WHAT IS NEEDED: Update the lines starting at the one containing "Συνδυάζοντας έναν εξασθενητικό" and ending at the one containing "### Σφράγισμα και αποσφράγισμα": put "auditLog" wherever "logger" appears, and give those lines back with everything else left unchanged.

GIVEN RECORDS:
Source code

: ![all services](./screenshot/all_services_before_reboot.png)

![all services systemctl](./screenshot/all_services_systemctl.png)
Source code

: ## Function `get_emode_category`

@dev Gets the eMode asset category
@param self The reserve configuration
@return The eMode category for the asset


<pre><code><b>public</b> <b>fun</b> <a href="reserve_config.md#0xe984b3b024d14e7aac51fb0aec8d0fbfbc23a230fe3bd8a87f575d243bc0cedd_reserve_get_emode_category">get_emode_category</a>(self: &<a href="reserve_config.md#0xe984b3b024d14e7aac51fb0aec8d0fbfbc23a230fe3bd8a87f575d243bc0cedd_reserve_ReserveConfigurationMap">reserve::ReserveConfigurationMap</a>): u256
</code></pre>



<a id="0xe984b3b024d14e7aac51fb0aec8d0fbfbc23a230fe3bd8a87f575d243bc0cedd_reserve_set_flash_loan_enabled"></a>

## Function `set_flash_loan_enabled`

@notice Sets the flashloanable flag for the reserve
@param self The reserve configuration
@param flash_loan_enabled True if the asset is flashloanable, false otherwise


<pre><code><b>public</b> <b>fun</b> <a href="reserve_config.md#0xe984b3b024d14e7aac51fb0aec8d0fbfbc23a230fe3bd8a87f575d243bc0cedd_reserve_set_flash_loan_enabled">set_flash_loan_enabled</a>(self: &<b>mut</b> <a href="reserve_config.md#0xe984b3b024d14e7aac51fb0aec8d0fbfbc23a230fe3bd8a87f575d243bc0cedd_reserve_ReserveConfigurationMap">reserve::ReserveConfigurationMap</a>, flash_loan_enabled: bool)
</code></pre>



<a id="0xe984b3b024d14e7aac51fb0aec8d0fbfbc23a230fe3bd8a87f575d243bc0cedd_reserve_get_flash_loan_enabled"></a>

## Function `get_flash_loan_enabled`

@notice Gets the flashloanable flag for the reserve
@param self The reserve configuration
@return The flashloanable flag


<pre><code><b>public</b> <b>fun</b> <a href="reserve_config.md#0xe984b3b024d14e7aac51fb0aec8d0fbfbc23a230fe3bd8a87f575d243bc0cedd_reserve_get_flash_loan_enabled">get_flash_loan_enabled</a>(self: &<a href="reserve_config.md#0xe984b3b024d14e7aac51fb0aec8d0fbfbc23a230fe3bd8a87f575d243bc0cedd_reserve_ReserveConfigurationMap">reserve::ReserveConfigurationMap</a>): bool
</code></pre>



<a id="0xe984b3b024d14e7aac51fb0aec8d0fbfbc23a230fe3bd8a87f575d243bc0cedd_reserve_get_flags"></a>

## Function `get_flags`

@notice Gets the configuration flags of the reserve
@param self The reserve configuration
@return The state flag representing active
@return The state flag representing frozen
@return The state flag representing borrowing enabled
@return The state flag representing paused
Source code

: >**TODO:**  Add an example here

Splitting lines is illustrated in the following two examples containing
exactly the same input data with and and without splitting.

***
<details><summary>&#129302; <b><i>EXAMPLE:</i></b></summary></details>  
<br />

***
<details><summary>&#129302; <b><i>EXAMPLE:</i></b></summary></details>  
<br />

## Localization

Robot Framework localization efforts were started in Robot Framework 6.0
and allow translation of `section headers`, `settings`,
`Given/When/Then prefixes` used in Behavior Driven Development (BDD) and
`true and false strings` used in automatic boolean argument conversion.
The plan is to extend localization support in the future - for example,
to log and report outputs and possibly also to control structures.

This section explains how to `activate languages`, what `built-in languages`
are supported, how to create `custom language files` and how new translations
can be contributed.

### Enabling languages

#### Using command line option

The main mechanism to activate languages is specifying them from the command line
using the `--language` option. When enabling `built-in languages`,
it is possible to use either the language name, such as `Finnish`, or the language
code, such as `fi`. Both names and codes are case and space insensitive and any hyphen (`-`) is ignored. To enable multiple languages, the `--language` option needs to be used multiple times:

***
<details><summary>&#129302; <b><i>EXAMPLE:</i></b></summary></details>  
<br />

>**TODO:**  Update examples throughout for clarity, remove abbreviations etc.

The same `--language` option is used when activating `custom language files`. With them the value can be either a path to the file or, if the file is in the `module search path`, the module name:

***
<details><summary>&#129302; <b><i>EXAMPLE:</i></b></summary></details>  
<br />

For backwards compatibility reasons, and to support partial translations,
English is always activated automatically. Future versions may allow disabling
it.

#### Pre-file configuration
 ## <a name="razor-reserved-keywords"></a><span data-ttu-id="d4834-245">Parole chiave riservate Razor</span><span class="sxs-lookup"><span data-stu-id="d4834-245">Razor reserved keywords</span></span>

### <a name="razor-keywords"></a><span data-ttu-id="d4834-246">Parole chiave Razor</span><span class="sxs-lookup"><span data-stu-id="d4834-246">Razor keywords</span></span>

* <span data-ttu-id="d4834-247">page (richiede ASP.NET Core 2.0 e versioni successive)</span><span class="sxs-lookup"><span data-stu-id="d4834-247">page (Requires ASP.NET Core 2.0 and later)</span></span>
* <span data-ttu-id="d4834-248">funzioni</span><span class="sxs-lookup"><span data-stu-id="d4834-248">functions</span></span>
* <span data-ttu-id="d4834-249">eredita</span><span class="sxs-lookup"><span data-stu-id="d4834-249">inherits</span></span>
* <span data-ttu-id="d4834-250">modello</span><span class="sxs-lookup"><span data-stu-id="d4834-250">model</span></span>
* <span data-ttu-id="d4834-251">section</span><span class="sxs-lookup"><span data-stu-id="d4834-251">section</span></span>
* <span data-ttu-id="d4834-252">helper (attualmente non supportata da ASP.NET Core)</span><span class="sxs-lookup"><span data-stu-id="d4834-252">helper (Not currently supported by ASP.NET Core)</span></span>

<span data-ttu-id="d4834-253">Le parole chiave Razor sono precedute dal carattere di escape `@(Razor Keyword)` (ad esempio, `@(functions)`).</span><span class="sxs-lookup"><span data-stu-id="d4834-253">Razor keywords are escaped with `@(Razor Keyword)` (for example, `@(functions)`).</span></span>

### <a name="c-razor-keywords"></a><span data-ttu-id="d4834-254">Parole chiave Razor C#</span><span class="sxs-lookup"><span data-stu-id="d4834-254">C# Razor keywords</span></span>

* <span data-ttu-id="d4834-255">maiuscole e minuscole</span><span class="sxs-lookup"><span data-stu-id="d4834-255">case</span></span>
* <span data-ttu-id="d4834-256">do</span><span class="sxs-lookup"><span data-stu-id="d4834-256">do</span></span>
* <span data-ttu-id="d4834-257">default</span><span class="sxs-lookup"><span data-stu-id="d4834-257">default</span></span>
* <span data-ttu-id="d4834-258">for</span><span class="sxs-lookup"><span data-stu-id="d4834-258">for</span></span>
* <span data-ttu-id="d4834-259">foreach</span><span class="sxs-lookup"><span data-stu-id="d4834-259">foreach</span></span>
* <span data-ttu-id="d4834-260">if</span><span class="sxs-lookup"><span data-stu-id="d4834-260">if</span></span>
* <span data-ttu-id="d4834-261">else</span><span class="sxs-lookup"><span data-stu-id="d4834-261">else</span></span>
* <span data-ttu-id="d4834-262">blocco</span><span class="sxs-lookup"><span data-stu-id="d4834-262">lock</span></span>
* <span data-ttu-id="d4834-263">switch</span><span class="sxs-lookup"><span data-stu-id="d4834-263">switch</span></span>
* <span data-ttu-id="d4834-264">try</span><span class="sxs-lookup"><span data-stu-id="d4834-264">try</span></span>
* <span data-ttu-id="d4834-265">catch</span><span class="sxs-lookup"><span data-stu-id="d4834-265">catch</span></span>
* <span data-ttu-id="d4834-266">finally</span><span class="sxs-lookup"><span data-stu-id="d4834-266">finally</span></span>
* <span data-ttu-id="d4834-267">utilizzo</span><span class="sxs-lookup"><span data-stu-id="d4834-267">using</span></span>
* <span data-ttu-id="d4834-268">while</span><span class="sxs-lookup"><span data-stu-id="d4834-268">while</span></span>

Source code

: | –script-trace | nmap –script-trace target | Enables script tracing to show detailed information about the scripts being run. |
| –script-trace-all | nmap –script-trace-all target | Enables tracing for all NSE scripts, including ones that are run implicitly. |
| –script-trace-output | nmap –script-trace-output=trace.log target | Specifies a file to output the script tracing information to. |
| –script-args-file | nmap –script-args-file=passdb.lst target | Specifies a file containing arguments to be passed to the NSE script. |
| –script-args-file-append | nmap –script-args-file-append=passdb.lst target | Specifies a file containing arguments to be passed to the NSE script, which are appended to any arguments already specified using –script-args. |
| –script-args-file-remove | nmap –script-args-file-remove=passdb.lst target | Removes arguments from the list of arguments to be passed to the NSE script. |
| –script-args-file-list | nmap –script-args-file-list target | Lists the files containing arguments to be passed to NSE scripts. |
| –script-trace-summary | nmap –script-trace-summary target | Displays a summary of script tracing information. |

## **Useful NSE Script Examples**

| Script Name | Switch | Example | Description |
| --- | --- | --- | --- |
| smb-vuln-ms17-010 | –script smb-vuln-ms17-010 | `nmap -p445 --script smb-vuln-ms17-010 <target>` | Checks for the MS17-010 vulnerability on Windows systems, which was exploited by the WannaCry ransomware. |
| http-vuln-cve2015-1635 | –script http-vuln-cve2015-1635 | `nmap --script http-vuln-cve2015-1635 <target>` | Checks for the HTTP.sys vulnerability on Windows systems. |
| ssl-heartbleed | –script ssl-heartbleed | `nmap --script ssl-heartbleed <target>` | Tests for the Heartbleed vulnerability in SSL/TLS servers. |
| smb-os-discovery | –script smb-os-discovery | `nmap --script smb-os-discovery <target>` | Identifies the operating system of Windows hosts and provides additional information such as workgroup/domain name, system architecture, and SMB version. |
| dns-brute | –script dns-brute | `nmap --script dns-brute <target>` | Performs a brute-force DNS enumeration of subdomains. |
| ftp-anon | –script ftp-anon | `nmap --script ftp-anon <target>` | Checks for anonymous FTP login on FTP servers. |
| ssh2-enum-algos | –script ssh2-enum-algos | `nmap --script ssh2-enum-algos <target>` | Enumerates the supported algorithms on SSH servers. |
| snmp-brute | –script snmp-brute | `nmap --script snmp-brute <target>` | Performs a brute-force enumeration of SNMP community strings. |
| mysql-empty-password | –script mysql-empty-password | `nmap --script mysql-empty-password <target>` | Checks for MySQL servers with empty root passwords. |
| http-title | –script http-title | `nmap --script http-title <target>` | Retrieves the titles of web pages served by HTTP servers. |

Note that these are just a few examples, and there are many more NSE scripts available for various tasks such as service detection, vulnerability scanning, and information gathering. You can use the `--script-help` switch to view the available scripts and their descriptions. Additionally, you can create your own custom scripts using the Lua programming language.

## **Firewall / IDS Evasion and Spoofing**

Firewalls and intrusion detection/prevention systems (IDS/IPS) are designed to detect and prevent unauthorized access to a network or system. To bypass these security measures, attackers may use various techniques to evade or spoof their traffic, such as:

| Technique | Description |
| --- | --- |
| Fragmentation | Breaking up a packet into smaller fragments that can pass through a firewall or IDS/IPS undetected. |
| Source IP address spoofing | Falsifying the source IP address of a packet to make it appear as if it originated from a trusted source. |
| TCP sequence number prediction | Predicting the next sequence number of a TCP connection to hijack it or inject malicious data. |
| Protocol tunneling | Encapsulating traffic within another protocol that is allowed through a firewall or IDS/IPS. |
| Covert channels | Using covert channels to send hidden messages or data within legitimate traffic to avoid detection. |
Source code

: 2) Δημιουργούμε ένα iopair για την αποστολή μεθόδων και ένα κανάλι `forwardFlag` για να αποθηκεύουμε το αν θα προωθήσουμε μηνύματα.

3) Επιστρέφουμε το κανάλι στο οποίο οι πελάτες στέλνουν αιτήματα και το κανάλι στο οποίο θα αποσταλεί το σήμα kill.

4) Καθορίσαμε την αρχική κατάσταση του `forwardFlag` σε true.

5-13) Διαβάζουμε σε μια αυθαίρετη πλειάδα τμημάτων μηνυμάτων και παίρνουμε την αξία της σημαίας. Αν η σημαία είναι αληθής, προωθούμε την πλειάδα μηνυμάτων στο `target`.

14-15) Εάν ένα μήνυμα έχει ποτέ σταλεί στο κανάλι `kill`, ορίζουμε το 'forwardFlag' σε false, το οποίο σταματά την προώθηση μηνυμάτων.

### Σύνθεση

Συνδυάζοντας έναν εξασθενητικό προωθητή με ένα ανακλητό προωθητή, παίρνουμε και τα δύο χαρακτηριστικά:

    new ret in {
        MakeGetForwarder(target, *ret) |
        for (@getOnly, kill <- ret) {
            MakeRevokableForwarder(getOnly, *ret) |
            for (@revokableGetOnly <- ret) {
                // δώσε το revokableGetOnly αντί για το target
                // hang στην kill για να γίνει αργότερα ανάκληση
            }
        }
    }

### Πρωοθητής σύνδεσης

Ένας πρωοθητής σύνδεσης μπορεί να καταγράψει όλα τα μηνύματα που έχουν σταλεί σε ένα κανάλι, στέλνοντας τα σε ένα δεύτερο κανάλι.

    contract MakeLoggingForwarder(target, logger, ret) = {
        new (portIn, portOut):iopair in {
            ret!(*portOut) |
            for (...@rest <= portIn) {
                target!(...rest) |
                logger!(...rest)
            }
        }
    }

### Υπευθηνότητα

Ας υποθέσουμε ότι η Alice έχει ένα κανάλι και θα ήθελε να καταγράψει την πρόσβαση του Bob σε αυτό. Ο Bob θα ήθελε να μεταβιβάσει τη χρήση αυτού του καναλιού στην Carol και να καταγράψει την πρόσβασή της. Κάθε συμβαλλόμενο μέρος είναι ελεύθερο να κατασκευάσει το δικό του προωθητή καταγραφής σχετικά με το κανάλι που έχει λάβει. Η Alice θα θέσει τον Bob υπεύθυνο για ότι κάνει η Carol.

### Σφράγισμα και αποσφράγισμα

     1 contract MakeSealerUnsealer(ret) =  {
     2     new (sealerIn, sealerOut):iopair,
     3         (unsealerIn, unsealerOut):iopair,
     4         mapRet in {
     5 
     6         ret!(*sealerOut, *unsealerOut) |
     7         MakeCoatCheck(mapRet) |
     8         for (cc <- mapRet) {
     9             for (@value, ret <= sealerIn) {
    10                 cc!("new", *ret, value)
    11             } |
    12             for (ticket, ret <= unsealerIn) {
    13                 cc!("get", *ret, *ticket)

ANSWER TO THIS PROBLEM:
Συνδυάζοντας έναν εξασθενητικό προωθητή με ένα ανακλητό προωθητή, παίρνουμε και τα δύο χαρακτηριστικά:

    new ret in {
        MakeGetForwarder(target, *ret) |
        for (@getOnly, kill <- ret) {
            MakeRevokableForwarder(getOnly, *ret) |
            for (@revokableGetOnly <- ret) {
                // δώσε το revokableGetOnly αντί για το target
                // hang στην kill για να γίνει αργότερα ανάκληση
            }
        }
    }

### Πρωοθητής σύνδεσης

Ένας πρωοθητής σύνδεσης μπορεί να καταγράψει όλα τα μηνύματα που έχουν σταλεί σε ένα κανάλι, στέλνοντας τα σε ένα δεύτερο κανάλι.

    contract MakeLoggingForwarder(target, auditLog, ret) = {
        new (portIn, portOut):iopair in {
            ret!(*portOut) |
            for (...@rest <= portIn) {
                target!(...rest) |
                auditLog!(...rest)
            }
        }
    }

### Υπευθηνότητα

Ας υποθέσουμε ότι η Alice έχει ένα κανάλι και θα ήθελε να καταγράψει την πρόσβαση του Bob σε αυτό. Ο Bob θα ήθελε να μεταβιβάσει τη χρήση αυτού του καναλιού στην Carol και να καταγράψει την πρόσβασή της. Κάθε συμβαλλόμενο μέρος είναι ελεύθερο να κατασκευάσει το δικό του προωθητή καταγραφής σχετικά με το κανάλι που έχει λάβει. Η Alice θα θέσει τον Bob υπεύθυνο για ότι κάνει η Carol.

### Σφράγισμα και αποσφράγισμα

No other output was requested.